▸ Problem to work on
Write out the lines of every item below as a numbered list, skipping blank lines and leaving out the pictures.

▸ Material for the task
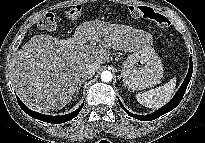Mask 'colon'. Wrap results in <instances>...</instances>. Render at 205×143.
I'll return each instance as SVG.
<instances>
[{"label":"colon","instance_id":"obj_1","mask_svg":"<svg viewBox=\"0 0 205 143\" xmlns=\"http://www.w3.org/2000/svg\"><path fill=\"white\" fill-rule=\"evenodd\" d=\"M129 13L134 18H142L155 22L161 27H169L170 21L163 14L154 11L148 6L132 5L128 8ZM82 7L74 5L65 11V17L70 21H76L80 18ZM56 16L53 13H46L40 20L39 26L44 31H53L56 29Z\"/></svg>","mask_w":205,"mask_h":143}]
</instances>
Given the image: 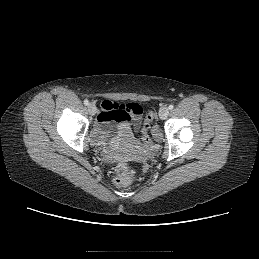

▸ Response below
1. Mask 'colon'. Wrap results in <instances>...</instances>. Render at 205×143.
2. I'll return each instance as SVG.
3. <instances>
4. [{"label":"colon","instance_id":"obj_1","mask_svg":"<svg viewBox=\"0 0 205 143\" xmlns=\"http://www.w3.org/2000/svg\"><path fill=\"white\" fill-rule=\"evenodd\" d=\"M129 13L134 18H142L155 22L161 27H169L170 21L163 14L154 11L148 6L132 5L128 8ZM82 7L74 5L65 11V17L70 21H76L80 18ZM56 16L53 13H46L40 20L39 26L44 31H53L56 29Z\"/></svg>","mask_w":205,"mask_h":143}]
5. </instances>
6. Given the image: 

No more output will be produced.